Hal mendasar yang perlu dijadikan pertimbangan dalam penerapan FDS adalah bahwa terlalu mengungkung murid di sekolah itu tidak selalu berdampak positip saja, tapi juga negative: rasa bosan, jenuh, dan tercerabut dari akar-akar lingkungan geografis, ekonomi, social maupun budaya. Mungkin secara kognitif bagus, tapi egois, asyik dengan diri sendiri (narsistik), kurang peka terhadap lingkungan sekitar, kurang empati terhadap sesama, dan kurang pergaulan. Ki Hadjar Dewantara telah lama mengingatkan adanya tiga (tri) pusat pendidikan, yaitu sekolah, keluarga, dan masyarakat.  Ketiganya itu harus berperan sama agar anak tumbuh secara seimbang. Kalau hanya banyak di sekolah, tapi pendidikan dalam keluarga dan masyarakat kurang, dapat menyebabkan anak menjadi terealenasi.  ***



Komentar

  1. Assalamu Alaikum wr-wb, perkenalkan nama saya ibu Rosnida zainab asal Kalimantan Timur, saya ingin mempublikasikan KISAH KESUKSESAN saya menjadi seorang PNS. saya ingin berbagi kesuksesan keseluruh pegawai honorer di instansi pemerintahan manapun, saya mengabdikan diri sebagai guru disebuah desa terpencil, dan disini daerah tempat saya mengajar hanya dialiri listrik tenaga surya, saya melakukan ini demi kepentingan anak murid saya yang ingin menggapai cita-cita, Sudah 9 tahun saya jadi tenaga honor belum diangkat jadi PNS Bahkan saya sudah 4 kali mengikuti ujian, dan membayar 70 jt namun hailnya nol uang pun tidak kembali, bahkan saya sempat putus asah, pada suatu hari sekolah tempat saya mengajar mendapat tamu istimewa dari salah seorang pejabat tinggi dari kantor BKN pusat karena saya sendiri mendapat penghargaan pengawai honorer teladan, disinilah awal perkenalan saya dengan beliau, dan secara kebetulan beliau menitipkan nomor hp pribadinya dan 3 bln kemudian saya pun coba menghubungi beliau dan beliau menyuruh saya mengirim berkas saya melalui email, Satu minggu kemudian saya sudah ada panggilan ke jakarta untuk ujian, alhamdulillah berkat bantuan beliau saya pun bisa lulus dan SK saya akhirnya bisa keluar,dan saya sangat berterimah kasih ke pada beliau dan sudah mau membantu saya, itu adalah kisah nyata dari saya, jika anda ingin seperti saya, anda bisa Hubungi Bpk Drs Tauhid SH Msi No Hp 0853-1144-2258. siapa tau beliau masih bisa membantu anda, Wassalamu Alaikum Wr Wr ..

    BalasHapus

Posting Komentar

Postingan populer dari blog ini

BIODATA DARMANINGTYAS

BIODATA DARMANINGTYAS, menggeluti pendidikan sejak mulai menjadi mahasiswa baru di UGM, Agustus 1982 dengan menjadi guru di SMP Binamuda dan SMA Muhammadiyah Panggang, Gunungkidul, DIY. Pendidikan formalnya cukup Sarjana Filsafat Universitas Gadjah Mada (UGM) dan selebihnya otodidak. Gelar “Profesor Doktor” diperoleh dari undangan, sertifikat, piagam, spanduk, dan sejenisnya; sebagai bentuk pengakuan nyata dari masyarakat.

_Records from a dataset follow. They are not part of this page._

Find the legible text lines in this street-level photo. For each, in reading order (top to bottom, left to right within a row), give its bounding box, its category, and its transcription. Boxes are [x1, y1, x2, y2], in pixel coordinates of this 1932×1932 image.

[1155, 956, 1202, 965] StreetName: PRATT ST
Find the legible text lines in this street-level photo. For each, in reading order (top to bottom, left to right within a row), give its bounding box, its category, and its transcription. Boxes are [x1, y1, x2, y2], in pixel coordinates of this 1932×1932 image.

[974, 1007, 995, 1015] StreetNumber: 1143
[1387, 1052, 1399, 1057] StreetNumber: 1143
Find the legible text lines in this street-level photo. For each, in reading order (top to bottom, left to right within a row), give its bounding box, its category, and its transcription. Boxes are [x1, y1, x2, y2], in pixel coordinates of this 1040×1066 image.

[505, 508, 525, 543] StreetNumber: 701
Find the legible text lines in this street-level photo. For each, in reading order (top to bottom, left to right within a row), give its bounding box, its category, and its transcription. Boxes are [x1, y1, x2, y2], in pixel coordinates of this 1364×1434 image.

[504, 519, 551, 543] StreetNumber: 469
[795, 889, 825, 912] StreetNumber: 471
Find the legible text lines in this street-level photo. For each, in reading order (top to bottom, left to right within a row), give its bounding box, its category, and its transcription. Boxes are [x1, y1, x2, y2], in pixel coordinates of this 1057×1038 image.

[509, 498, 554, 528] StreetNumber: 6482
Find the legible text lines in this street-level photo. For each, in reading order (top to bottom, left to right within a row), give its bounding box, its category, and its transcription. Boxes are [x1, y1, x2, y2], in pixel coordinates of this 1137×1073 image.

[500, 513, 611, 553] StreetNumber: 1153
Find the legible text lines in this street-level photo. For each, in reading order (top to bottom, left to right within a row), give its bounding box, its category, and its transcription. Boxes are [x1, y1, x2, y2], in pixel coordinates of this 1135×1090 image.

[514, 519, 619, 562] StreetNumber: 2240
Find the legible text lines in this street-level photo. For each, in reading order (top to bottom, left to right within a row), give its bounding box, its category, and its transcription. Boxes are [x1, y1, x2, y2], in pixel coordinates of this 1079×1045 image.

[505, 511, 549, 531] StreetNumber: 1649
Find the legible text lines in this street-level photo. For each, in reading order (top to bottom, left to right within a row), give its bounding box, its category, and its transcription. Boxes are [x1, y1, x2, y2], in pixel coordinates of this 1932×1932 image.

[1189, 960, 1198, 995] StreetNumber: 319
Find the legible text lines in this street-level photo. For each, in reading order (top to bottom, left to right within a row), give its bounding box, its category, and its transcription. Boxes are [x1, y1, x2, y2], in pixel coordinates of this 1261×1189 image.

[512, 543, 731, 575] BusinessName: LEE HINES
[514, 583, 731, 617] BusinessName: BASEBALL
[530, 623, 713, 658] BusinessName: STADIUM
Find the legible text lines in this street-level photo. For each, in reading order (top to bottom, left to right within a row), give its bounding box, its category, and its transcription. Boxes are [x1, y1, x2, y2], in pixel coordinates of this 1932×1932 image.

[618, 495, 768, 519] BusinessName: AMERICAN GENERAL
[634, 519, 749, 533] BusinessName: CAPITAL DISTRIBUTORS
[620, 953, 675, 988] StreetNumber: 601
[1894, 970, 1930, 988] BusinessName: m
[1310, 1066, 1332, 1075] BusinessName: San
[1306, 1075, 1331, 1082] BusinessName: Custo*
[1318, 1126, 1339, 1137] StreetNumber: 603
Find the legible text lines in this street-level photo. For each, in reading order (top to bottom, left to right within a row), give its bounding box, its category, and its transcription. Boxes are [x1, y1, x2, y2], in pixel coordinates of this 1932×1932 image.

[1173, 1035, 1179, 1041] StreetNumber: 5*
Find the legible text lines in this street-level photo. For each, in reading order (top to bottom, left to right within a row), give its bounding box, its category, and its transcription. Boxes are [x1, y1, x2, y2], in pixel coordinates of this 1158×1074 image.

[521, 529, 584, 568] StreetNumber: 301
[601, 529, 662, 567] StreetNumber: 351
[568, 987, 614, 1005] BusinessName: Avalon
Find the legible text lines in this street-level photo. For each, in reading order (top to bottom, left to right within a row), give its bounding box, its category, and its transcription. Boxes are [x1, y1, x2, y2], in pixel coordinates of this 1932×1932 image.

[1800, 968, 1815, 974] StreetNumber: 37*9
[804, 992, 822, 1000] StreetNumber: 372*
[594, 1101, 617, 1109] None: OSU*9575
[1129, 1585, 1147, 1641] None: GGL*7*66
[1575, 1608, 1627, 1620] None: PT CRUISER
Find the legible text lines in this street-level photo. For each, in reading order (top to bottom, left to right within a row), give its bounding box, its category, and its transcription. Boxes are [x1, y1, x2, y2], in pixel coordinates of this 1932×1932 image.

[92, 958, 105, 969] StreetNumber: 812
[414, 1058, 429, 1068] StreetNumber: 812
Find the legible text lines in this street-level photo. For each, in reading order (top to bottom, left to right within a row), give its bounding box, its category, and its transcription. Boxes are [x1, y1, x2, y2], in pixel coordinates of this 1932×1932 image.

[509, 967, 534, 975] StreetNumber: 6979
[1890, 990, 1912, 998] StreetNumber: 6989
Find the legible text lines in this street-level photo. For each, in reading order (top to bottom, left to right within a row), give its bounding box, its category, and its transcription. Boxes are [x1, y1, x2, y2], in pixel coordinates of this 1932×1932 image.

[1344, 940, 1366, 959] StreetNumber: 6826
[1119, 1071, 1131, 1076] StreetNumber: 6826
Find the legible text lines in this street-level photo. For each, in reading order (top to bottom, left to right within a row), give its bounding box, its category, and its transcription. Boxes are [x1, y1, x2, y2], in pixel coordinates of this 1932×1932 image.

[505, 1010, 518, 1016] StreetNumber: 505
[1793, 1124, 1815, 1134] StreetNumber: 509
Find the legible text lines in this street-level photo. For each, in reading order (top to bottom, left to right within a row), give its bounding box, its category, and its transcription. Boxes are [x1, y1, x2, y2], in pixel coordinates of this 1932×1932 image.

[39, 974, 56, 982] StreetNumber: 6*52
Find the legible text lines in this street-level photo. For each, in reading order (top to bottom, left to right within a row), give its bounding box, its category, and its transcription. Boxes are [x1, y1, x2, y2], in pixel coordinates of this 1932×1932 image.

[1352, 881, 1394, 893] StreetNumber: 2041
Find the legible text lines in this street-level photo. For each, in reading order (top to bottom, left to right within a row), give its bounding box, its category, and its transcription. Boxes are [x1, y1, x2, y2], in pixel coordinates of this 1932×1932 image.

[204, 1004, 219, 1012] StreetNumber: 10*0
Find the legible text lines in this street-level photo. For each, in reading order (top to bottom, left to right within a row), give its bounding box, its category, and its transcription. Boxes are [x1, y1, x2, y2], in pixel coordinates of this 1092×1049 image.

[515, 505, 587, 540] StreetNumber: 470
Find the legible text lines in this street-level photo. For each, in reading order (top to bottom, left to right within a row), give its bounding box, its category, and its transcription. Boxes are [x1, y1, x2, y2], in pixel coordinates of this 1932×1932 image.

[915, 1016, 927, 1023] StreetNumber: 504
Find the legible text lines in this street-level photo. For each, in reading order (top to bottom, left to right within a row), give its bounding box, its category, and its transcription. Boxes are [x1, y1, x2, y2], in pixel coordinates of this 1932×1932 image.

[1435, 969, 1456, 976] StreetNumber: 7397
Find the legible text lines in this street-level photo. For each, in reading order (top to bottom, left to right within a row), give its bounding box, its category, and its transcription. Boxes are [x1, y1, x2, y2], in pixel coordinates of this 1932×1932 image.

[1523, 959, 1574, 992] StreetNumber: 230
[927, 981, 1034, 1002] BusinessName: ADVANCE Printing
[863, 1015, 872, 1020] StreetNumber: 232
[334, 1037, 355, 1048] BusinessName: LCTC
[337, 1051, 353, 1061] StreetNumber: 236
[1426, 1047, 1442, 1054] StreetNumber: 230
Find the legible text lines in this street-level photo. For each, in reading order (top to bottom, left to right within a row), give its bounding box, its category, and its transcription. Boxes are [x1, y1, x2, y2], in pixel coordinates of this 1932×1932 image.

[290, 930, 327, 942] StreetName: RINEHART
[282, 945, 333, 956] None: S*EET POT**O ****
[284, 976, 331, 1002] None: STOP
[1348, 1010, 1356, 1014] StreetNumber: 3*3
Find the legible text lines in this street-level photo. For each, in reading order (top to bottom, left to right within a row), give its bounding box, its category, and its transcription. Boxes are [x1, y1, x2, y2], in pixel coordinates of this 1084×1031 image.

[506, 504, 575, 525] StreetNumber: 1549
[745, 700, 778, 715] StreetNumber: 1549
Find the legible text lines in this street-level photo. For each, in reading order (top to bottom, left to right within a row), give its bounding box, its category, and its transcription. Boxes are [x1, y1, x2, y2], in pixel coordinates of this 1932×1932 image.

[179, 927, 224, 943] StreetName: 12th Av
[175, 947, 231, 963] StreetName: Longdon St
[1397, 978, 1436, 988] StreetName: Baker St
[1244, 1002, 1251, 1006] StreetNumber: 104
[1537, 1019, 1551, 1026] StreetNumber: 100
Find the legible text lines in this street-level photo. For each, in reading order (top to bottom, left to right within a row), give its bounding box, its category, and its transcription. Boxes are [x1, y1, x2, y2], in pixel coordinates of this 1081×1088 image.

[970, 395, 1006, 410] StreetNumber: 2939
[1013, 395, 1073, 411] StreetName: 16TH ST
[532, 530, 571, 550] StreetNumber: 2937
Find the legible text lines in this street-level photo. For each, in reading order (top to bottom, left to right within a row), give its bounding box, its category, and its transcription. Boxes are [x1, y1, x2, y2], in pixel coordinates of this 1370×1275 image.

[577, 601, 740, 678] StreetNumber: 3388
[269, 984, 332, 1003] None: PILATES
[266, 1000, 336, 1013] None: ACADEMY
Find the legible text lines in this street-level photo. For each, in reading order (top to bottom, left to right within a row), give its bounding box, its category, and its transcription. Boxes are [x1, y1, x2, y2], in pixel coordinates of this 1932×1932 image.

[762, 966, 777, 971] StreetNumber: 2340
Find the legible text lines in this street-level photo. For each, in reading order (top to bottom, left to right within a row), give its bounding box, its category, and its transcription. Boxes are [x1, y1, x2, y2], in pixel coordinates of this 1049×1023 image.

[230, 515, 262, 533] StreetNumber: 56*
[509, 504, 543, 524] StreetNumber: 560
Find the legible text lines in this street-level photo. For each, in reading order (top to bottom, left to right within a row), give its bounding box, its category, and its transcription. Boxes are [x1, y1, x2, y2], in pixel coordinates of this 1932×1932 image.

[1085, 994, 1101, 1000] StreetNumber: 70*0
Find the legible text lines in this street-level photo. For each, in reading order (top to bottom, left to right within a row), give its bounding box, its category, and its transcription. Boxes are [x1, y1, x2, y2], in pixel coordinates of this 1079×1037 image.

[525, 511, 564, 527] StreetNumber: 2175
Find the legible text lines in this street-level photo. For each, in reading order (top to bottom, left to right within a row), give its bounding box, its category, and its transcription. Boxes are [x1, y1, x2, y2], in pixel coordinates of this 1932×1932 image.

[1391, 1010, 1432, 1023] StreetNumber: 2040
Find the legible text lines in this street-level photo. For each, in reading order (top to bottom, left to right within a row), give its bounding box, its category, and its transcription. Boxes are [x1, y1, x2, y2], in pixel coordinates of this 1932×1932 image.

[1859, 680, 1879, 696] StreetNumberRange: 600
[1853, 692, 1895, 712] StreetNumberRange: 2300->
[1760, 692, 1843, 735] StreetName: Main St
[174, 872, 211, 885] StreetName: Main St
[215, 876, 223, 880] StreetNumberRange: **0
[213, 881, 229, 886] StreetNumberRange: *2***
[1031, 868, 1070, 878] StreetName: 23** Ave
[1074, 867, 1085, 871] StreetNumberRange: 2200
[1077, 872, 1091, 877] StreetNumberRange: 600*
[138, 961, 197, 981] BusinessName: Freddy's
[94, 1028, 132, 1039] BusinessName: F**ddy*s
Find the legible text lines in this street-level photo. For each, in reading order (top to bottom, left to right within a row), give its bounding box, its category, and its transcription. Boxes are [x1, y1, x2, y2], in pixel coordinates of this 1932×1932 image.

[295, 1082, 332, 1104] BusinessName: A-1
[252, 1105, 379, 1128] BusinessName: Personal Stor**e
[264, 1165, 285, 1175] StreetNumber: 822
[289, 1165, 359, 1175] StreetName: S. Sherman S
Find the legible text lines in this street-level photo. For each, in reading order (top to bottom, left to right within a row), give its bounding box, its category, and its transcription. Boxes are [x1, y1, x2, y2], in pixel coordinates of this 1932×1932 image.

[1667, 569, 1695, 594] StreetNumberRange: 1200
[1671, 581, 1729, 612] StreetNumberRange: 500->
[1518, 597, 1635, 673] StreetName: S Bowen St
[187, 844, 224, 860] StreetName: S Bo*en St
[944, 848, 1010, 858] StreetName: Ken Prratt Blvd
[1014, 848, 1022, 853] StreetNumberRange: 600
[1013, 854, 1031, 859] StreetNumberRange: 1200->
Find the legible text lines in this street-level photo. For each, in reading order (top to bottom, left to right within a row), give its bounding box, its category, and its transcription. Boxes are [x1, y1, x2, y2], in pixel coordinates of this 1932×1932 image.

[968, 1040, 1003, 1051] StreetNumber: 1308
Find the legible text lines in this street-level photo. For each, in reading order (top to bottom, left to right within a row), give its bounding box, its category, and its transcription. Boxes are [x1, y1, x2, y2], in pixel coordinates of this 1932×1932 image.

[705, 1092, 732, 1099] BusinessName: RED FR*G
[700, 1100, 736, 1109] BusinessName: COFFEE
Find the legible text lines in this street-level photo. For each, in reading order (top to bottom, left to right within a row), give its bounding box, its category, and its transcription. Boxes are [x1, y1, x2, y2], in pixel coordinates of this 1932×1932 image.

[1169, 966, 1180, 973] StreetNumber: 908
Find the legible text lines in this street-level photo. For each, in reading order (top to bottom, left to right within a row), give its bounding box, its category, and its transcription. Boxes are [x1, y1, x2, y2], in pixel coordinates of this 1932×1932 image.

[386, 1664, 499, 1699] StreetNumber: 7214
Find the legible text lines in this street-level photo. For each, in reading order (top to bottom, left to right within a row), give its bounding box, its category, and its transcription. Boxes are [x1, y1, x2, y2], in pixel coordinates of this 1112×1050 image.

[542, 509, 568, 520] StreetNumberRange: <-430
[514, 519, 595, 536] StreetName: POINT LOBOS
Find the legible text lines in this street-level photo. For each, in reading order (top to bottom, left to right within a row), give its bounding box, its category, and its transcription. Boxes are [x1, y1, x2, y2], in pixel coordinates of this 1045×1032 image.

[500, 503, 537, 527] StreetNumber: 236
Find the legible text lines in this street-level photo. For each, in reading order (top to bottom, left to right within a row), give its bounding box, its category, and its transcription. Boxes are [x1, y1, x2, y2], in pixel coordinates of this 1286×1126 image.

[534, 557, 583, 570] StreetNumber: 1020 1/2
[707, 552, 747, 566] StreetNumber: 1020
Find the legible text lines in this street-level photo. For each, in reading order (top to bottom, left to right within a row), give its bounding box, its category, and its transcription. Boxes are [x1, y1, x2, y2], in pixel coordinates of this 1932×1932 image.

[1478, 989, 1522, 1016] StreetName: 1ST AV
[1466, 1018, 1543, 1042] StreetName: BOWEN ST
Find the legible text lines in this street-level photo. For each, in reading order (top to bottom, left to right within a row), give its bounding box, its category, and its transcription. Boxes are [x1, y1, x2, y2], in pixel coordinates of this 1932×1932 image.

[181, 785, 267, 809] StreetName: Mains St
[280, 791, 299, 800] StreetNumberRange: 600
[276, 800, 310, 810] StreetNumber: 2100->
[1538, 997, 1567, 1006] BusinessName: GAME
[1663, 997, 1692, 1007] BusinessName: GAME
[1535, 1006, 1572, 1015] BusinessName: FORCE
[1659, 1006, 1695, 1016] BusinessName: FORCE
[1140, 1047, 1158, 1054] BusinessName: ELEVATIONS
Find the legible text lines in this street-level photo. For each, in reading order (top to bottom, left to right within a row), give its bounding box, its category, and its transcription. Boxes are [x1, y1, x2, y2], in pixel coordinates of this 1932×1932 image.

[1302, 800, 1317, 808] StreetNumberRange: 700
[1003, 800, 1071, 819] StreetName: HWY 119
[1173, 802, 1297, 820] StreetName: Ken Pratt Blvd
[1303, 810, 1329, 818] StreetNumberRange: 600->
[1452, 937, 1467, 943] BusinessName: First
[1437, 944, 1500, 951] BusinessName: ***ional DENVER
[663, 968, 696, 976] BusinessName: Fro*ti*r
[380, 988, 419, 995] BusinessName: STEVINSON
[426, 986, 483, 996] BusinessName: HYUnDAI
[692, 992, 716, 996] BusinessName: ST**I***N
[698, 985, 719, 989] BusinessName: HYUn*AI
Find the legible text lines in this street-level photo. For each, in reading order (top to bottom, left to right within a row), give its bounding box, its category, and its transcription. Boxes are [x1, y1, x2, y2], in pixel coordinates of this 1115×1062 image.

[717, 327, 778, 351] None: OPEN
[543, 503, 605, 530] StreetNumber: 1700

Masyarakat Diajak Adaptasi

Pemerintah, melalui lembaga dan kementerian, mengeluarkan peraturan dan edaran perihal protokol atau pedoman kesehatan. Protokol itu berlaku di tempat masyarakat, industri, sektor jasa, dan perdagangan.

REFLEKSI DARI PELATIHAN GURU SASARAN DI LAMPUNG

Berikut saya sampaikan refleksi saya tatkala mendapat tugas untuk membuka dan kasih pengarahan pada pelatihan guru sasaran di Lampung tanggal 9 Juli lalu. Semoga refleksi in dapat menjadi bahaperbaikan proses pelatihan guru yang akan dating sehingga menjadi lebih baik.